‘A dog in the street would have known these goods were stolen’, says judge


The district judge said it was ‘very easy to resolve the case’

A Ballinamallard mechanic found in possession of stolen goods has been found guilty after appearing at Fermanagh Magistrates Court.

District Judge Liam McNally, said it was ‘very easy to resolve the case’ concerning three charges of receiving stolen goods.


He did not sentence the defendant, 20-year old Lee Williams, of Drummurry Court immediately, but rather adjourned until July 22 for a short sentence report.

The stolen goods included a Mountfield Express lawnmower belonging to Gordon Thompson, various tools, equipment, machinery and ride on motors belonging to Roy Roulston, as well as red Clarke Welder, also belonging to Mr Roulston.

Denying the charges against him Williams took the stand and explained that on November 12, 2012 he had been interviewed by police about a number of items he had received after a phone call from a business associate.
Williams explained that he had been asked if he was interested in a few socket sets to which he agreed and the items were brought down to his place of work.

He arrived back briefly at the garage that evening to collect two tyres in one of the buildings and when he collected them he observed a couple of sockets and cases of tools.

When asked by defence barrister Heather Phillips if he had seen a quad bike, any power tools or any extra buckets, he said he had not and that all he had seen were ten boxes of sockets and tools.

After claiming to be unable to get a chance to look at the items for a number of days, Williams was interviewed by police who asked him if he knew the items he had received were stolen.

He told them he did not and told them he was selling them for another man. When asked if he had questioned the origin of the items received, Williams said he thought ‘they were more rubbish than anything else’.


In cross examination the prosecutor asked Williams what he thought of the man he had received the phone call from to which he replied: “I didn’t think very much of him, I thought he was a drug dealer.”

The prosecutor then questioned why he had taken the call and why he didn’t ask where the goods had came from, considering his opinion of the man.

The prosecutor asked the defendant had he dealt with his associate previously and Williams confirmed he had dealings a few days earlier when he had given him a car.

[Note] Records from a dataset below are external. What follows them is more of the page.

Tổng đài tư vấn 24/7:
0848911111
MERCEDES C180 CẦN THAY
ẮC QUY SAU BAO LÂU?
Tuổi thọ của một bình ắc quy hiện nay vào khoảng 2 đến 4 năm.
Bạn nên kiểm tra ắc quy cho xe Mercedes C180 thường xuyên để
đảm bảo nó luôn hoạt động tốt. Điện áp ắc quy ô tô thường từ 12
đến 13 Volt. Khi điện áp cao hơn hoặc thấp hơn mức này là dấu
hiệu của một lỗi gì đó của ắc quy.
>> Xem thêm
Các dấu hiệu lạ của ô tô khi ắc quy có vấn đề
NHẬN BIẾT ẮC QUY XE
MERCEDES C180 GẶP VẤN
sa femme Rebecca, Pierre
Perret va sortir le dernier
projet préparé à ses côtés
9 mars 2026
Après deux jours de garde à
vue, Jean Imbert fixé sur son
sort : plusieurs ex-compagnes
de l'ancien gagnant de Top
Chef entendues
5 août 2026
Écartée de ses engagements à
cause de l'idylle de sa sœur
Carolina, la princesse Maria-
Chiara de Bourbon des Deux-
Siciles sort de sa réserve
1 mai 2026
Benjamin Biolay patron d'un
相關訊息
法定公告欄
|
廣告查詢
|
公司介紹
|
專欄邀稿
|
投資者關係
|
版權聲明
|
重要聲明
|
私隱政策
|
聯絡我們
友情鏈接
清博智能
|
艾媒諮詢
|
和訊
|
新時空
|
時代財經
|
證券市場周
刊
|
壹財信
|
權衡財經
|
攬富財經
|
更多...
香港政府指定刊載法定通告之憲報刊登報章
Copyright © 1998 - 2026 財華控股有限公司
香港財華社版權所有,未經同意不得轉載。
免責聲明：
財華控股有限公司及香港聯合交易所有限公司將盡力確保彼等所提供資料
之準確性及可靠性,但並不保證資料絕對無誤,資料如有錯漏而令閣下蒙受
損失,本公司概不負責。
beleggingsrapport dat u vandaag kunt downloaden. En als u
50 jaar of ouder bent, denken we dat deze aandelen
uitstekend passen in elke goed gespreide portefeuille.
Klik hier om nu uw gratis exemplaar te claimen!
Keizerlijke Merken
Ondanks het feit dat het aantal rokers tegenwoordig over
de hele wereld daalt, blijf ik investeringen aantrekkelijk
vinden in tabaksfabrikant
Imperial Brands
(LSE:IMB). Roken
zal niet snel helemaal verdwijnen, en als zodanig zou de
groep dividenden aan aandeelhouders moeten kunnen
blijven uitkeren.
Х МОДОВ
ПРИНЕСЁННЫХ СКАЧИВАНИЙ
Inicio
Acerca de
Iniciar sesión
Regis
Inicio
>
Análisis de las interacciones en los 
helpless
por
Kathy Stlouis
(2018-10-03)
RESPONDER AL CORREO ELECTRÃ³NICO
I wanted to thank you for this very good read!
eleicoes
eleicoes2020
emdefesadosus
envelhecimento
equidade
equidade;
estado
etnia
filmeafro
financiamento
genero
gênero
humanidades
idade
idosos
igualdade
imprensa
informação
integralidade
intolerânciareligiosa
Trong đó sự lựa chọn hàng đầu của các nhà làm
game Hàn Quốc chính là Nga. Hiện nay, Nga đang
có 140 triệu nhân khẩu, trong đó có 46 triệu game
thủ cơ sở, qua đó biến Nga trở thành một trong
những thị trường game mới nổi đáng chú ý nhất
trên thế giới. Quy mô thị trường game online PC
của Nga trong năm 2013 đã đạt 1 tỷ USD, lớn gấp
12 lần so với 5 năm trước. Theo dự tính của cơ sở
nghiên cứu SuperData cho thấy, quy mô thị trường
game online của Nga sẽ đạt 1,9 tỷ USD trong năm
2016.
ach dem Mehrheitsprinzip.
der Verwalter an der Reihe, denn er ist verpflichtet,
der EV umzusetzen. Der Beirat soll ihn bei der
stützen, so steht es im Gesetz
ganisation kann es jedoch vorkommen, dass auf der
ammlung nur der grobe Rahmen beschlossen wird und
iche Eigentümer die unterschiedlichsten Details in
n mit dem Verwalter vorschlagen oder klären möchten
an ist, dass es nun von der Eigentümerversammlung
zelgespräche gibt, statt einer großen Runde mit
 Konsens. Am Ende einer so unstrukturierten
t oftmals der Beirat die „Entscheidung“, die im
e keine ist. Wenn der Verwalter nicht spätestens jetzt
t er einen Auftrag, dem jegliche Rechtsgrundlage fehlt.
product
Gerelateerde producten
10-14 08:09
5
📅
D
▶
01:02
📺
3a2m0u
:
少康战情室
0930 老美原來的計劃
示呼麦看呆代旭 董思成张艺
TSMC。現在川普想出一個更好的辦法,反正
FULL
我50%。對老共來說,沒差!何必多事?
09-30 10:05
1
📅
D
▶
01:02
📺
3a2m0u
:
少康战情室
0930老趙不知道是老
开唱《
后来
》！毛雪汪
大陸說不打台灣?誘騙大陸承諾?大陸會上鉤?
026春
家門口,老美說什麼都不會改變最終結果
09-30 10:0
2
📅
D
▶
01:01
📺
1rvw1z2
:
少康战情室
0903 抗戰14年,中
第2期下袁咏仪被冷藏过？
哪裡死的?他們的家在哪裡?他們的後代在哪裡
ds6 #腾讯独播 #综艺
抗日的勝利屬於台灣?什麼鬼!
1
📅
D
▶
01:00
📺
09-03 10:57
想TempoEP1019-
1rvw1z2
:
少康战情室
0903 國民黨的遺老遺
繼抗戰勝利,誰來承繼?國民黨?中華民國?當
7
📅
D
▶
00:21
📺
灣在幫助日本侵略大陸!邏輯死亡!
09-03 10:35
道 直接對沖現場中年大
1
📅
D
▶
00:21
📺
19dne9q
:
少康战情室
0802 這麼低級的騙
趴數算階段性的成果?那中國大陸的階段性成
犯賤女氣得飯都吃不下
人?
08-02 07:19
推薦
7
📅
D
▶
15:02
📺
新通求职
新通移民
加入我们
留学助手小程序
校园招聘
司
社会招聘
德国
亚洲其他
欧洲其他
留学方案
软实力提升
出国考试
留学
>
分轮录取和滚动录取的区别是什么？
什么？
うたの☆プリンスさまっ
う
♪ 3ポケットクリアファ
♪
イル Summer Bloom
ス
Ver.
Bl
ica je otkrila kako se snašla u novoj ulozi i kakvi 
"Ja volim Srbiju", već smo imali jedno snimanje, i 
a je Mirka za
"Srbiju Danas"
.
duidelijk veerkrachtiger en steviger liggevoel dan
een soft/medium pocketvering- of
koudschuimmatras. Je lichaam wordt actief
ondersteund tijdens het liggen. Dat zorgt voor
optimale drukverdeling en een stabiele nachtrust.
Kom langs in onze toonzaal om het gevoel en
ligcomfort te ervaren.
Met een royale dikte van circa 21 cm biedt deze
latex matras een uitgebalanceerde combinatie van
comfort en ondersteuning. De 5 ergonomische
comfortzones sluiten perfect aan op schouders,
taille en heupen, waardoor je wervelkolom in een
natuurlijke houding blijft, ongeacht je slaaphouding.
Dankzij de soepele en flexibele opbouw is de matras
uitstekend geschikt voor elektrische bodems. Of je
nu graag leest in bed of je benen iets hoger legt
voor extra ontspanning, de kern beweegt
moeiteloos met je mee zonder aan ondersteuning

It was submitted by the prosecutor that the defendant had created a false impression of himself to the court and referred to the fact that he had been spoken to by police regarding another transaction with the associate.

The district judge said the evidence acquired showed the goods had been found at his place of work and that he had acknowledged receipt of items.

He said that Williams did not want to ask questions about where the goods had came from and didn’t care about their origin.

“You knew quite well, a dog in the street would have known these goods were stolen items,” commented the judge.

He told Williams he was in danger of a custodial sentence and couldn’t give him any credit for his plea as he never admitted his guilt.